=== WHAT IS ASKED ===
(1) According to the chocolate cake recipe, what size pans should be greased, and how many?
(2) Reproduce word for word the stretch of the chocolate cake recipe from "But that's just" through "a pot.  Whoa.)".

=== QUOTED TEXT ===
** BEGIN **

Saturday, June 16, 2012

Rich Chocolate Cake

Make this if you have ten people coming over.  Any less than that and you'll gain five pounds.  I'm sure there are so many calories, but there is so much delicious.

Really.

As a chocoholic, you'd think I'd be addicted to chocolate cake.  This is not so.  Normally, I don't like chocolate cake.  There's something about it that just makes it taste wrong. 

This is probably because every time that I see a beautiful picture of a chocolate cake in a so-so restaurant, I order it, taste it, and discover that it's the same cake that the rest of the restaurants have and it still has that weird taste to it.

But that's just me.

This three-layer cake, this is homemade.  So that makes it twice as good.  And it's awesome.  Which makes it, you know, awesome.

And soooo rich.  But in a good way.
I found this cake on Audrey's blog.  It's called Suzanne's Chocolate Cake, and you can find the full story here.  I think it's amazing what Suzanne did.  (I also didn't know you can make a cake in a pot.  Whoa.)

Suzanne's Chocolate Cake
POSSIBLY requires softened butter*
REQUIRES FREEZING AND COOLING TIME (3 hours total)

Cake:
3 cups flour
1 1/2 teaspoons salt
3/4 teaspoon baking powder
2 2/3 cups sugar
1 cup + 2 tablespoons baking cocoa
1 cup + 2 tablespoons water
1 cup + 2 tablespoons canola oil
5 large eggs
3/4 cup water (in addition to the cup and tablespoons)
1 1/2 teaspoons vanilla

Frosting:
3 sticks butter, softened*
4 cups powdered sugar
3/4 cup baking cocoa
Water

Cake:
  1. Preheat oven to 350 degrees F.  Grease 3 10-inch cake pans.
  2. In large bowl, whisk together flour, salt, baking powder, sugar, and cocoa.
  3. Add water and oil and mix well for 1 minute.
  4. Add eggs, additional water, and vanilla.  Mix for 2 minutes with a stand mixer, 3-4 minutes with a hand mixer, or 5-6 minutes by hand.
  5. Pour into prepared pans and bake 25-35 minutes or until toothpick inserted in center comes out clean.
  6. Allow to cool 5 minutes, remove cakes from pans, then put them back into the pans to cool another 15 minutes.
  7. Wrap pans (with cakes in them) in foil and freeze for 2 hours.

** END **

=== DATA ===
** BEGIN **

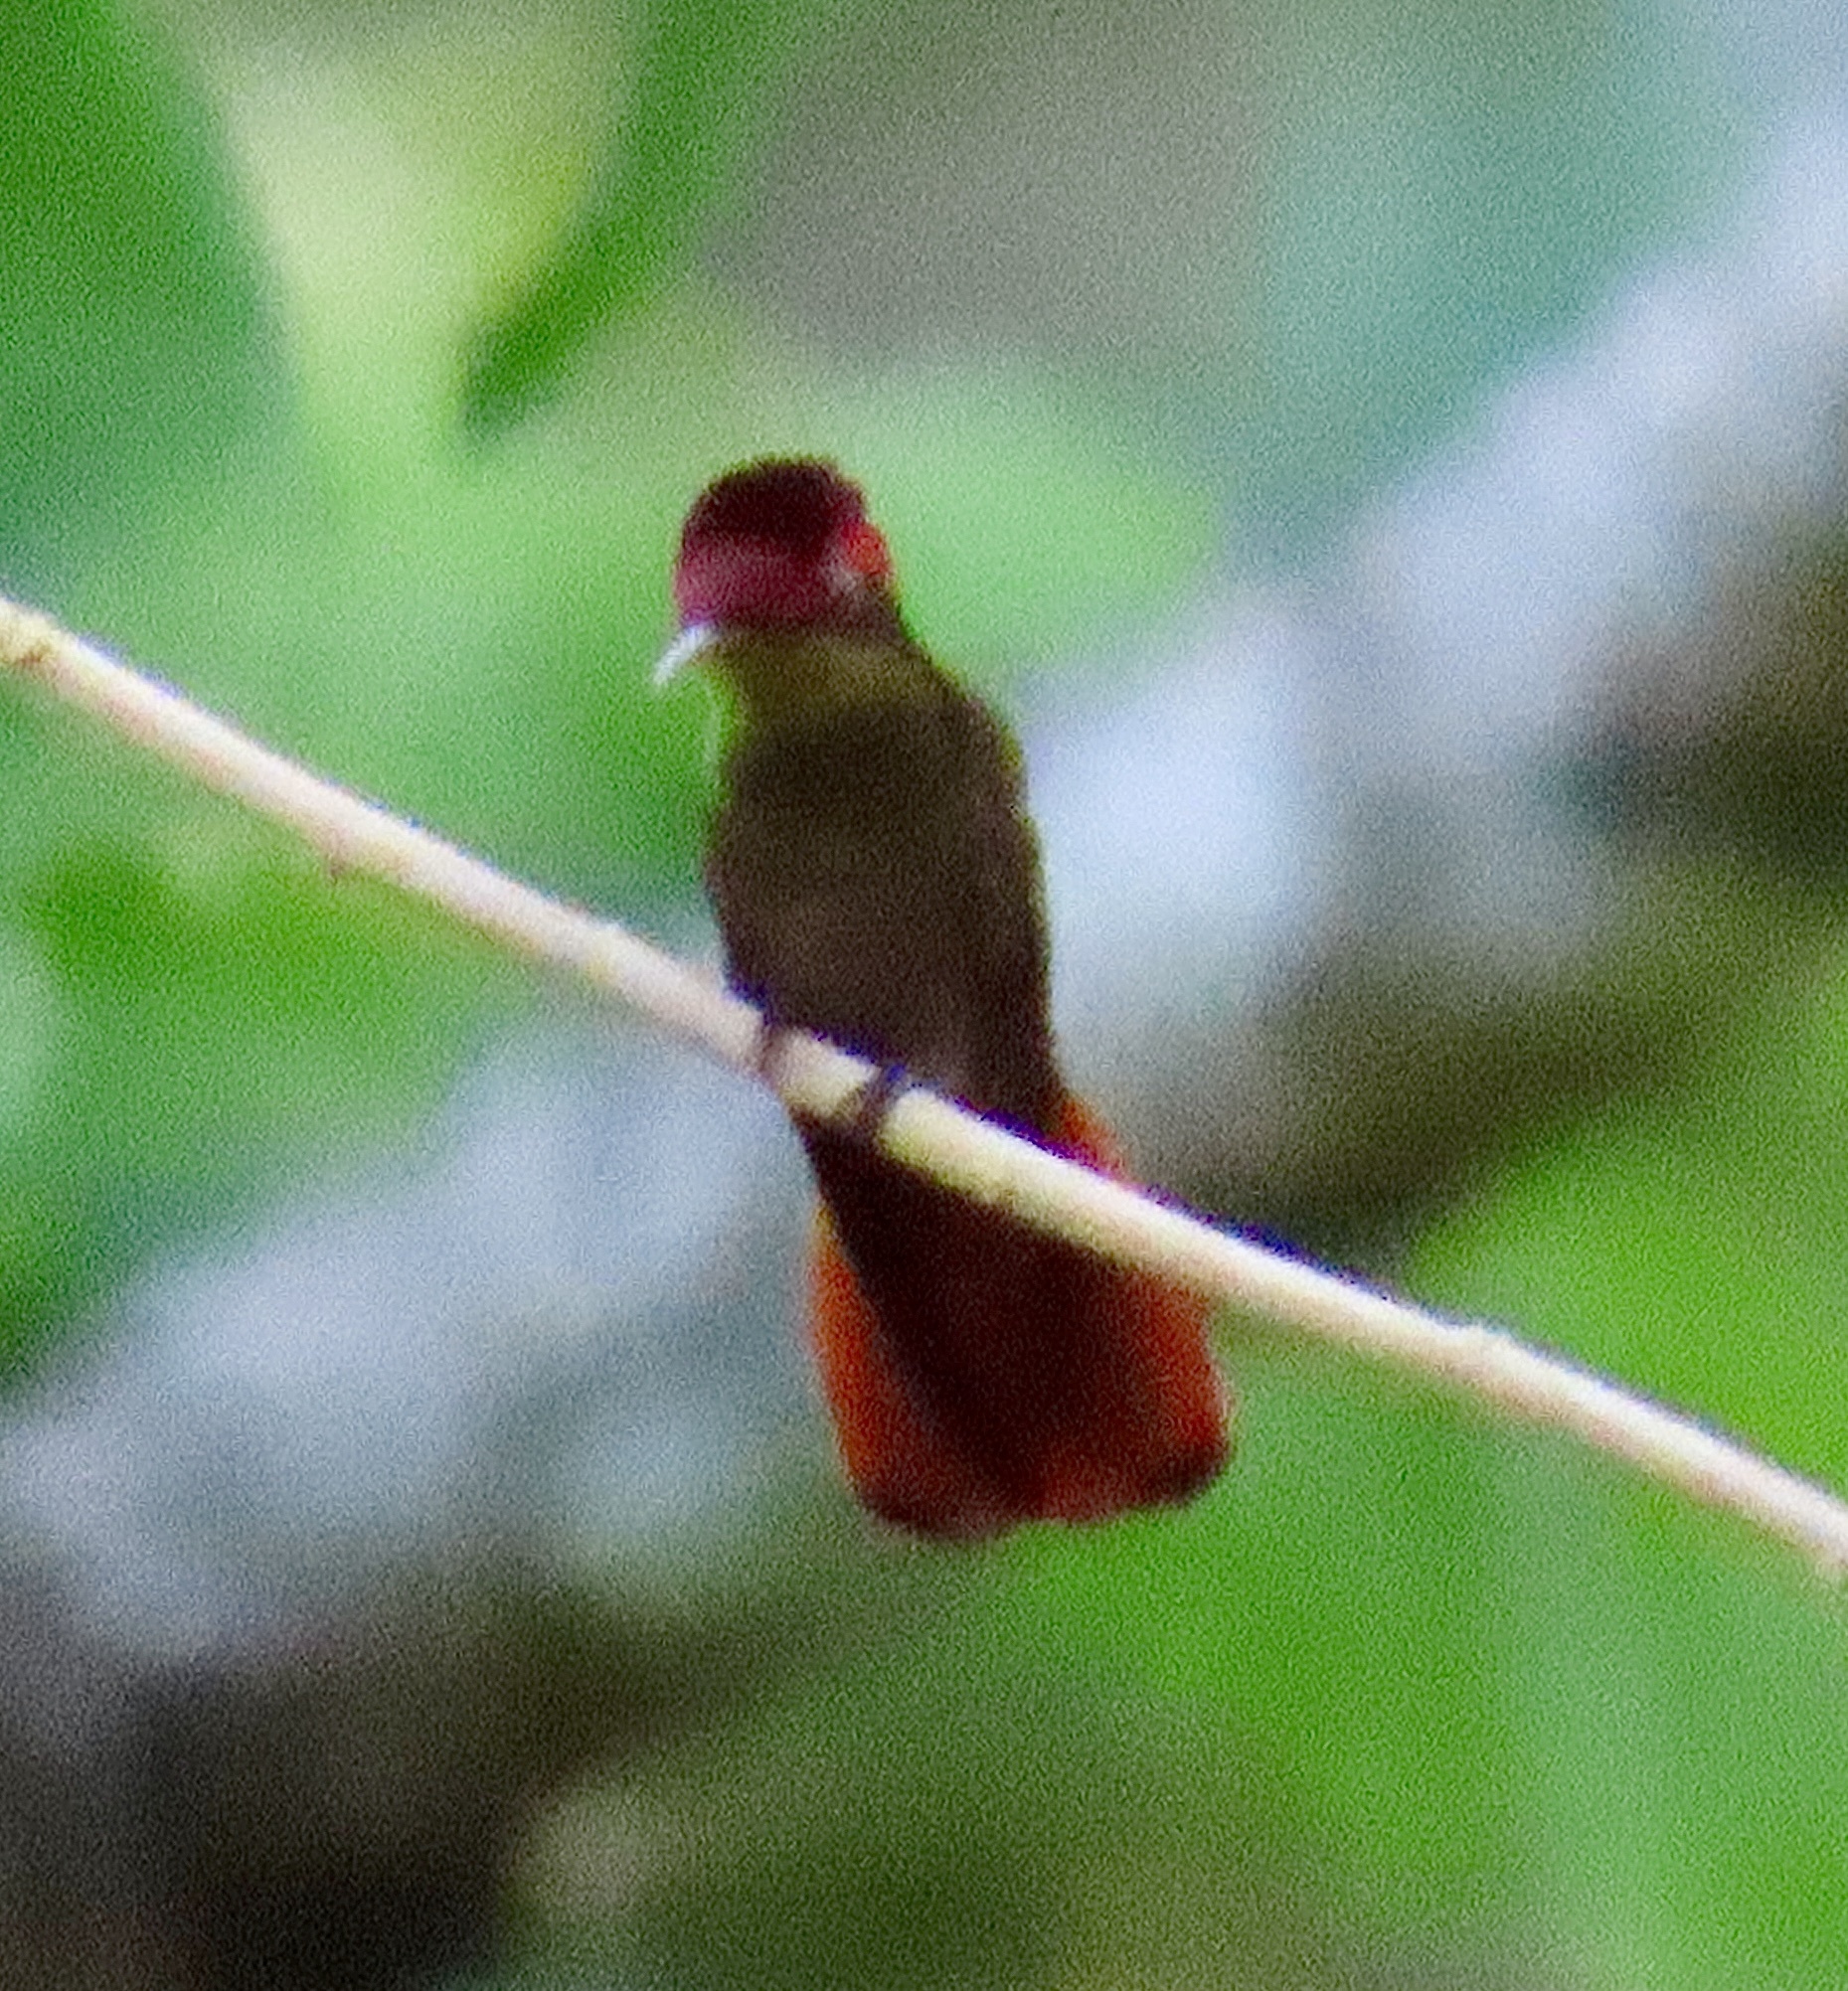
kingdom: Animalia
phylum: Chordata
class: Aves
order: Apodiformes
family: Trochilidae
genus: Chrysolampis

** END **
** BEGIN **

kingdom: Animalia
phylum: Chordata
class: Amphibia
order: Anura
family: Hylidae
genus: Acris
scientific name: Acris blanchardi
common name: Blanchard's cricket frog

** END **

=== RESPONSES PER TASK ===
(1) Three 10-inch cake pans.

(2)
But that's just me.

This three-layer cake, this is homemade.  So that makes it twice as good.  And it's awesome.  Which makes it, you know, awesome.

And soooo rich.  But in a good way.
I found this cake on Audrey's blog.  It's called Suzanne's Chocolate Cake, and you can find the full story here.  I think it's amazing what Suzanne did.  (I also didn't know you can make a cake in a pot.  Whoa.)